START Passage for review

After weeks of New Japan Pro-Wrestling (NJPW) airing videos of a mystery man targeting IWGP United States Heavyweight Champion Juice Robinson, Moxley was revealed as the culprit in May 2019, challenging Robinson for a title match at the final night of the Best of the Super Juniors 26 tournament on June 5. At the event, he defeated Robinson in his NJPW in-ring debut to win the championship, making him the first wrestler to hold both IWGP and WWE United States Championships. Following Moxley's original challenge, AEW CEO Tony Khan stated that Moxley would be able to take independent and international bookings during the summer before AEW's television deal started in the fall of that year. However during an interview with Nikkan Sports, Good clarified that he would continue to appear for NJPW while being signed to AEW. At Dominion 6.9 in Osaka-jo Hall on June 9, Moxley defeated Shota Umino before declaring himself as an entrant in the 2019 G1 Climax tournament. From July to August, Moxley competed in the B Block of the G1 Climax, defeating Taichi in his first tournament match. He then went undefeated in the tournament with wins over Jeff Cobb, Tomohiro Ishii, Shingo Takagi, and Tetsuya Naito, before suffering his first loss to Toru Yano. He then lost his next three matches to Jay White, Hirooki Goto, and Juice Robinson, failing to advance to the tournament finals with a final standing of 10 points (five wins and four losses).

On October 13, after he was unable to defend the United States Heavyweight Championship in a scheduled match against Robinson due to travel issues stemming from Typhoon Hagibis, Moxley agreed to vacate the championship. He was replaced in the match by Lance Archer, who defeated Robinson to win the championship. On December 9, Moxley returned and interrupted Archer after his final match in the 2019 World Tag League tournament, attacking both Archer and Minoru Suzuki before challenging the former to a Texas Deathmatch for the United States Heavyweight Championship at Wrestle Kingdom 14 in January 2020. During the first night of the event, he defeated Archer by knockout to capture the championship for the second time, and subsequently successfully retained the championship against Robinson the following night, ending their long-running feud. After the match, he was confronted and beaten down by Suzuki. Moxley successfully defended the championship against Suzuki at The New Beginning in Osaka in February. This would be Moxley's final match in NJPW for over a year, due to travelling issues relating to the COVID-19 pandemic. On August 1, Moxley surpassed Kenny Omega as the longest reigning United States Heavyweight Champion.

END Passage for review
START The data

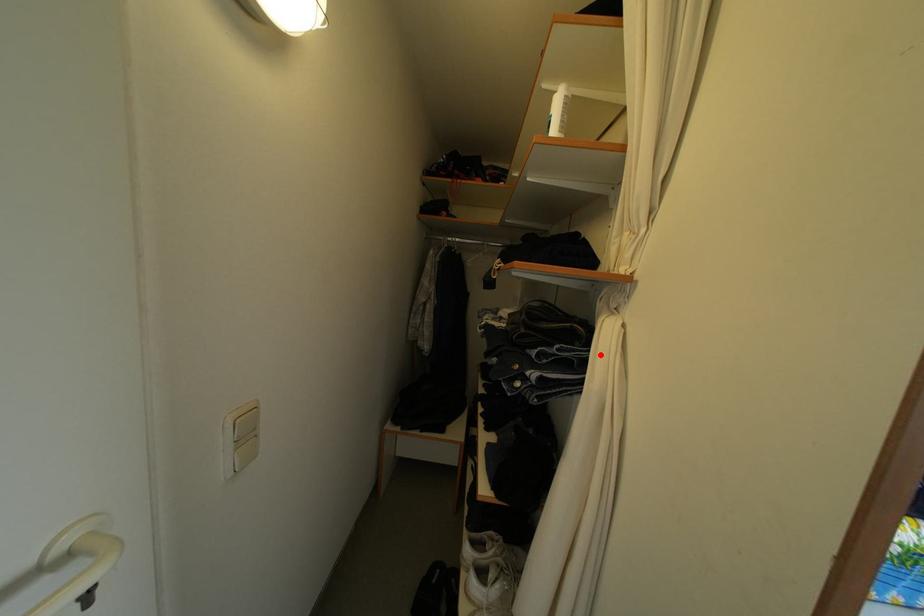
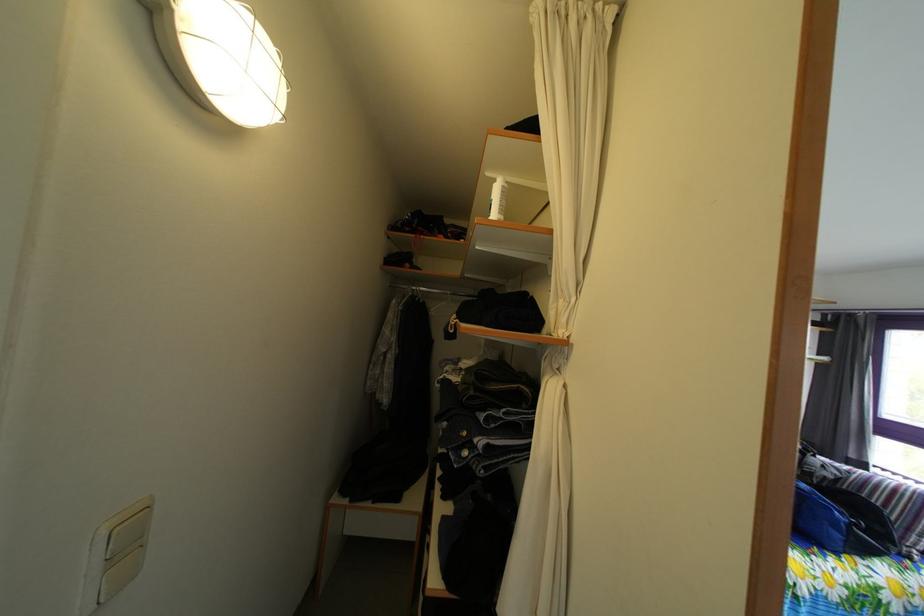
Where in the second image is the point corresponding to the highlighted location from the first image?

(545, 416)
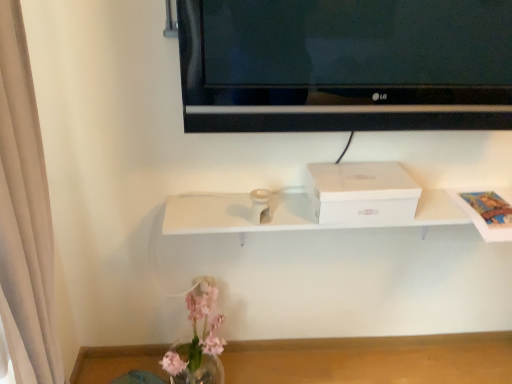
Where is `translucent glass vase at lower left`? This screenshot has height=384, width=512. translucent glass vase at lower left is located at coordinates (198, 340).

The width and height of the screenshot is (512, 384). I want to click on black glossy tv at upper center, so click(x=345, y=65).

Considering the relative sizes of black glossy tv at upper center and translucent glass vase at lower left in the image provided, is black glossy tv at upper center smaller than translucent glass vase at lower left?

Yes.

From a real-world perspective, between black glossy tv at upper center and translucent glass vase at lower left, who is vertically higher?

In real-world perspective, black glossy tv at upper center is above.

Who is more distant, black glossy tv at upper center or translucent glass vase at lower left?

translucent glass vase at lower left is further from the camera.

Between translucent glass vase at lower left and black glossy tv at upper center, which one appears on the right side from the viewer's perspective?

From the viewer's perspective, black glossy tv at upper center appears more on the right side.

Which point is more forward, (170, 359) or (410, 71)?

The point (410, 71) is in front.

Is the depth of translucent glass vase at lower left less than that of black glossy tv at upper center?

No, it is not.

Based on the photo, is translucent glass vase at lower left taller than black glossy tv at upper center?

Correct, translucent glass vase at lower left is much taller as black glossy tv at upper center.

From the image's perspective, which is above, white cardboard box at center or black glossy tv at upper center?

black glossy tv at upper center is shown above in the image.

Considering the sizes of objects white cardboard box at center and black glossy tv at upper center in the image provided, who is bigger, white cardboard box at center or black glossy tv at upper center?

With larger size is black glossy tv at upper center.

Is point (415, 205) more distant than point (442, 4)?

Yes, it is.

From a real-world perspective, who is located lower, transparent glass vase at lower center or black glossy tv at upper center?

transparent glass vase at lower center, from a real-world perspective.

Locate an element on the screen. television above the transparent glass vase at lower center (from a real-world perspective) is located at coordinates (345, 65).

Do you think transparent glass vase at lower center is within black glossy tv at upper center, or outside of it?

transparent glass vase at lower center is spatially situated outside black glossy tv at upper center.

From the image's perspective, is black glossy tv at upper center beneath white cardboard box at center?

No.

Between black glossy tv at upper center and white cardboard box at center, which one is positioned behind?

white cardboard box at center is further from the camera.

Is white cardboard box at center surrounded by black glossy tv at upper center?

That's incorrect, white cardboard box at center is not inside black glossy tv at upper center.

Is white cardboard box at center not close to transparent glass vase at lower center?

They are positioned close to each other.

Could you tell me if white cardboard box at center is turned towards transparent glass vase at lower center?

No, white cardboard box at center is not aimed at transparent glass vase at lower center.

Can you confirm if white cardboard box at center is thinner than transparent glass vase at lower center?

Yes.

Is point (328, 200) positioned in front of point (236, 374)?

Yes, it is in front of point (236, 374).

Consider the image. Is translucent glass vase at lower left facing away from white cardboard box at center?

No, translucent glass vase at lower left is not facing the opposite direction of white cardboard box at center.

From the picture: Considering the sizes of objects translucent glass vase at lower left and white cardboard box at center in the image provided, who is taller, translucent glass vase at lower left or white cardboard box at center?

translucent glass vase at lower left.

From a real-world perspective, which object rests below the other?

In real-world perspective, translucent glass vase at lower left is lower.

From the image's perspective, does translucent glass vase at lower left appear higher than white cardboard box at center?

No, from the image's perspective, translucent glass vase at lower left is not over white cardboard box at center.

Identify the location of floral arrangement behind the black glossy tv at upper center. (198, 340).

The height and width of the screenshot is (384, 512). In order to click on television in front of the translucent glass vase at lower left in this screenshot , I will do `click(345, 65)`.

Based on their spatial positions, is translucent glass vase at lower left or white cardboard box at center closer to black glossy tv at upper center?

white cardboard box at center lies closer to black glossy tv at upper center than the other object.

Which object lies nearer to the anchor point transparent glass vase at lower center, white cardboard box at center or black glossy tv at upper center?

Among the two, white cardboard box at center is located nearer to transparent glass vase at lower center.

Considering their positions, is translucent glass vase at lower left positioned further to transparent glass vase at lower center than black glossy tv at upper center?

The object further to transparent glass vase at lower center is black glossy tv at upper center.

Estimate the real-world distances between objects in this image. Which object is further from translucent glass vase at lower left, white cardboard box at center or transparent glass vase at lower center?

white cardboard box at center is positioned further to the anchor translucent glass vase at lower left.

Which object lies nearer to the anchor point translucent glass vase at lower left, transparent glass vase at lower center or white cardboard box at center?

transparent glass vase at lower center lies closer to translucent glass vase at lower left than the other object.

Considering their positions, is transparent glass vase at lower center positioned further to black glossy tv at upper center than translucent glass vase at lower left?

Among the two, transparent glass vase at lower center is located further to black glossy tv at upper center.

Considering their positions, is translucent glass vase at lower left positioned further to transparent glass vase at lower center than white cardboard box at center?

Based on the image, white cardboard box at center appears to be further to transparent glass vase at lower center.

Considering their positions, is white cardboard box at center positioned further to transparent glass vase at lower center than translucent glass vase at lower left?

Based on the image, white cardboard box at center appears to be further to transparent glass vase at lower center.

Find the location of a particular element. This screenshot has width=512, height=384. box between black glossy tv at upper center and translucent glass vase at lower left in the up-down direction is located at coordinates (361, 192).

Locate an element on the screen. This screenshot has height=384, width=512. box between black glossy tv at upper center and transparent glass vase at lower center in the up-down direction is located at coordinates (361, 192).

Locate an element on the screen. floral arrangement between black glossy tv at upper center and transparent glass vase at lower center in the up-down direction is located at coordinates (198, 340).

Locate an element on the screen. Image resolution: width=512 pixels, height=384 pixels. floral arrangement that lies between white cardboard box at center and transparent glass vase at lower center from top to bottom is located at coordinates (198, 340).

END The data

Assignment 1: In the text about Moxley's time in NJPW, whom did Moxley defeat in his first match of the 2019 G1 Climax tournament?
Assignment 2: Condense the paragraph beginning "On October 13, after he was unable" in the text about Moxley's time in NJPW, keeping its main facts.

Answer box 1: Taichi

Answer box 2: On October 13, Moxley vacated the United States Heavyweight Championship after travel problems caused by Typhoon Hagibis kept him from a scheduled title match against Robinson. His replacement, Lance Archer, beat Robinson for the title. Moxley returned on December 9, attacked Archer and Minoru Suzuki, and challenged Archer to a Texas Deathmatch at Wrestle Kingdom 14 in January 2020. On the first night of that event he knocked out Archer to win the title for the second time. The next night he retained it against Robinson, ending their long-running feud, and Suzuki then attacked him. After defending the title against Suzuki at The New Beginning in Osaka in February, Moxley did not wrestle in NJPW for over a year because of travel issues related to the COVID-19 pandemic. On August 1, he passed Kenny Omega as the longest-reigning United States Heavyweight Champion.